Set down the text of every row below word for word, leaving the pictures out of your answer.

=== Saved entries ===

=== Section Start ===

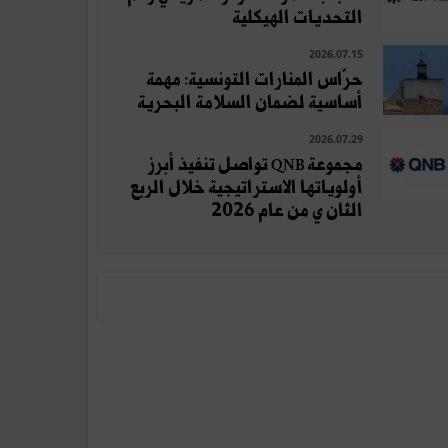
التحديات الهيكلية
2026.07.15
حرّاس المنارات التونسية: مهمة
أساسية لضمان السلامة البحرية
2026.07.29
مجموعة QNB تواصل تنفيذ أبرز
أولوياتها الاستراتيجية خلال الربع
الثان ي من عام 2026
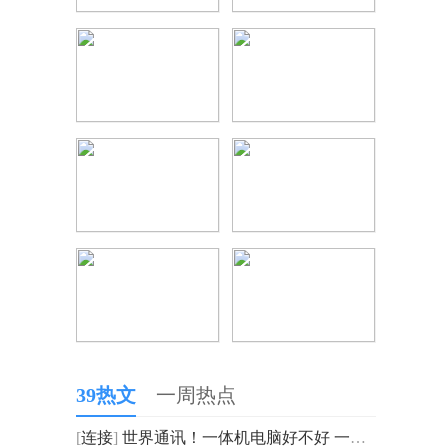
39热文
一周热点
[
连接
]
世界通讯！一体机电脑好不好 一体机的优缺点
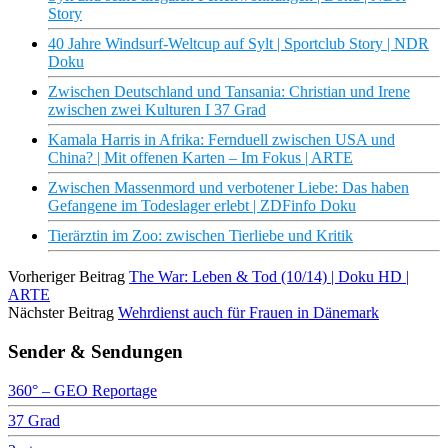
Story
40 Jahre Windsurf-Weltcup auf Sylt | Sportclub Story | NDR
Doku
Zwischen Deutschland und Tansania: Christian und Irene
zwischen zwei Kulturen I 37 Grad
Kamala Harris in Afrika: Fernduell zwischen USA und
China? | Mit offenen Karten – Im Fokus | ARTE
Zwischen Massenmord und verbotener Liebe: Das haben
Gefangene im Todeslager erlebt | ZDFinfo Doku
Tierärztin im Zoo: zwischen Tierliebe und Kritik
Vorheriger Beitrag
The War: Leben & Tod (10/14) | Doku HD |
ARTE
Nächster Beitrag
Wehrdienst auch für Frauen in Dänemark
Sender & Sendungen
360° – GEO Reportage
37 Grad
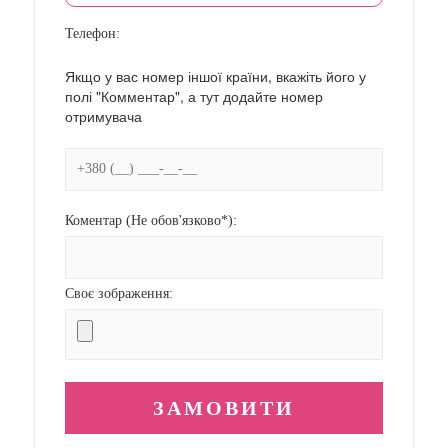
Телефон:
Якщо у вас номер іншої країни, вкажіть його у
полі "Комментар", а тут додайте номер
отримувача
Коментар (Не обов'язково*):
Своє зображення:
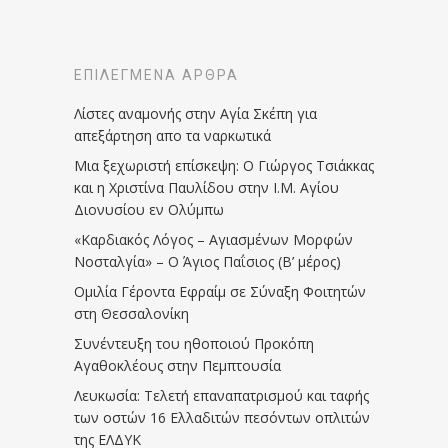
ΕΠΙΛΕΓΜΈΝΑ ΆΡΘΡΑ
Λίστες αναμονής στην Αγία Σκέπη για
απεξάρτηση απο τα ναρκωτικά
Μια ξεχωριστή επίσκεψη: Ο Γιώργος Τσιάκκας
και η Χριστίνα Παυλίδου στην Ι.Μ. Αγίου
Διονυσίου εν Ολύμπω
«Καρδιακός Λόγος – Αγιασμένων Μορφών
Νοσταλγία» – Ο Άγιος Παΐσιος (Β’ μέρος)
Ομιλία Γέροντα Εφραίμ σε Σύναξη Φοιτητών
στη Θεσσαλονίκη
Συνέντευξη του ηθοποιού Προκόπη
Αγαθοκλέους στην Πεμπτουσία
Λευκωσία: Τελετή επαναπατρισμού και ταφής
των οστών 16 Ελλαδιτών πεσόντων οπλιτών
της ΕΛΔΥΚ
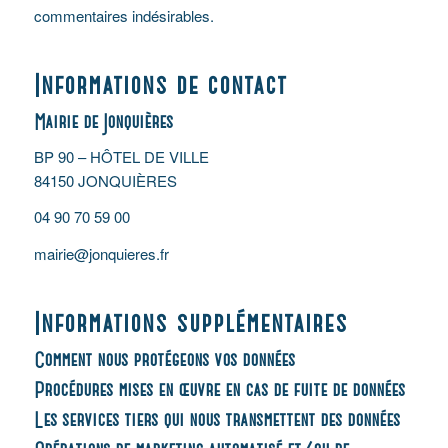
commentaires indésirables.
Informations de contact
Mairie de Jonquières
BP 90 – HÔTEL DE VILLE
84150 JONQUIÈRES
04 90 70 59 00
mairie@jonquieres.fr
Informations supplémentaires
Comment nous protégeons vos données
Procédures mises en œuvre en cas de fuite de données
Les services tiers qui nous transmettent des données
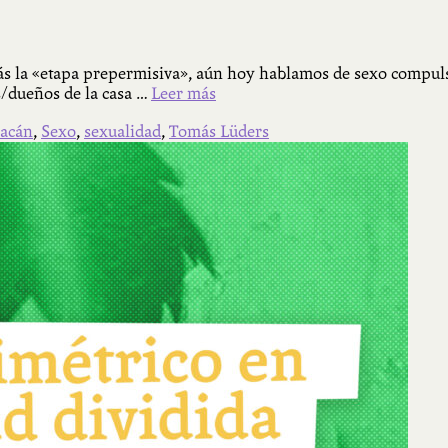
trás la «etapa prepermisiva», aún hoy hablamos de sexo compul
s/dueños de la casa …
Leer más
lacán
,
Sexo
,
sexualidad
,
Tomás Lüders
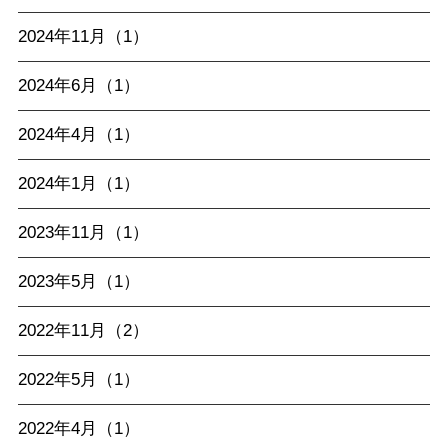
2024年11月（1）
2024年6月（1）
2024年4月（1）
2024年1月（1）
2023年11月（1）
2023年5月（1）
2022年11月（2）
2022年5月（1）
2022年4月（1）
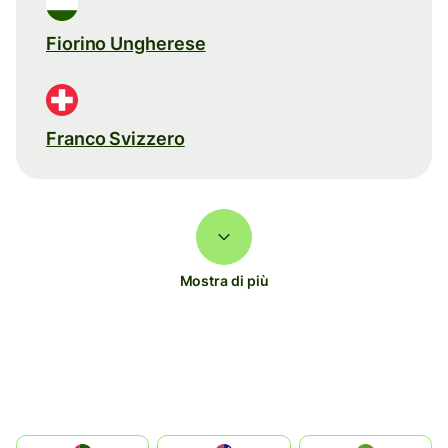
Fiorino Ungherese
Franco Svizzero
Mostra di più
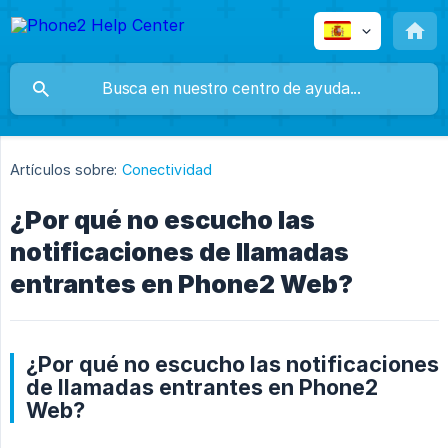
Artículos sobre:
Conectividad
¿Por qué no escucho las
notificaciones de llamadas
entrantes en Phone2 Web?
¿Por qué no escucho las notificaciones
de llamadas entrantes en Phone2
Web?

=== Section End ===

=== RESPONSE TO THIS EXERCISE ===
التحديات الهيكلية
2026.07.15
حرّاس المنارات التونسية: مهمة
أساسية لضمان السلامة البحرية
2026.07.29
مجموعة QNB تواصل تنفيذ أبرز
أولوياتها الاستراتيجية خلال الربع
الثان ي من عام 2026
39热文
一周热点
[
连接
]
世界通讯！一体机电脑好不好 一体机的优缺点
Story
40 Jahre Windsurf-Weltcup auf Sylt | Sportclub Story | NDR
Doku
Zwischen Deutschland und Tansania: Christian und Irene
zwischen zwei Kulturen I 37 Grad
Kamala Harris in Afrika: Fernduell zwischen USA und
China? | Mit offenen Karten – Im Fokus | ARTE
Zwischen Massenmord und verbotener Liebe: Das haben
Gefangene im Todeslager erlebt | ZDFinfo Doku
Tierärztin im Zoo: zwischen Tierliebe und Kritik
Vorheriger Beitrag
The War: Leben & Tod (10/14) | Doku HD |
ARTE
Nächster Beitrag
Wehrdienst auch für Frauen in Dänemark
Sender & Sendungen
360° – GEO Reportage
37 Grad
Телефон:
Якщо у вас номер іншої країни, вкажіть його у
полі "Комментар", а тут додайте номер
отримувача
Коментар (Не обов'язково*):
Своє зображення:
ΕΠΙΛΕΓΜΈΝΑ ΆΡΘΡΑ
Λίστες αναμονής στην Αγία Σκέπη για
απεξάρτηση απο τα ναρκωτικά
Μια ξεχωριστή επίσκεψη: Ο Γιώργος Τσιάκκας
και η Χριστίνα Παυλίδου στην Ι.Μ. Αγίου
Διονυσίου εν Ολύμπω
«Καρδιακός Λόγος – Αγιασμένων Μορφών
Νοσταλγία» – Ο Άγιος Παΐσιος (Β’ μέρος)
Ομιλία Γέροντα Εφραίμ σε Σύναξη Φοιτητών
στη Θεσσαλονίκη
Συνέντευξη του ηθοποιού Προκόπη
Αγαθοκλέους στην Πεμπτουσία
Λευκωσία: Τελετή επαναπατρισμού και ταφής
των οστών 16 Ελλαδιτών πεσόντων οπλιτών
της ΕΛΔΥΚ
commentaires indésirables.
Informations de contact
Mairie de Jonquières
BP 90 – HÔTEL DE VILLE
84150 JONQUIÈRES
04 90 70 59 00
mairie@jonquieres.fr
Informations supplémentaires
Comment nous protégeons vos données
Procédures mises en œuvre en cas de fuite de données
Les services tiers qui nous transmettent des données
trás la «etapa prepermisiva», aún hoy hablamos de sexo compul
s/dueños de la casa …
Leer más
lacán
,
Sexo
,
sexualidad
,
Tomás Lüders
2024年11月（1）
2024年6月（1）
2024年4月（1）
2024年1月（1）
2023年11月（1）
2023年5月（1）
2022年11月（2）
2022年5月（1）
2022年4月（1）
Fiorino Ungherese
Franco Svizzero
Mostra di più
Artículos sobre:
Conectividad
¿Por qué no escucho las
notificaciones de llamadas
entrantes en Phone2 Web?
¿Por qué no escucho las notificaciones
de llamadas entrantes en Phone2
Web?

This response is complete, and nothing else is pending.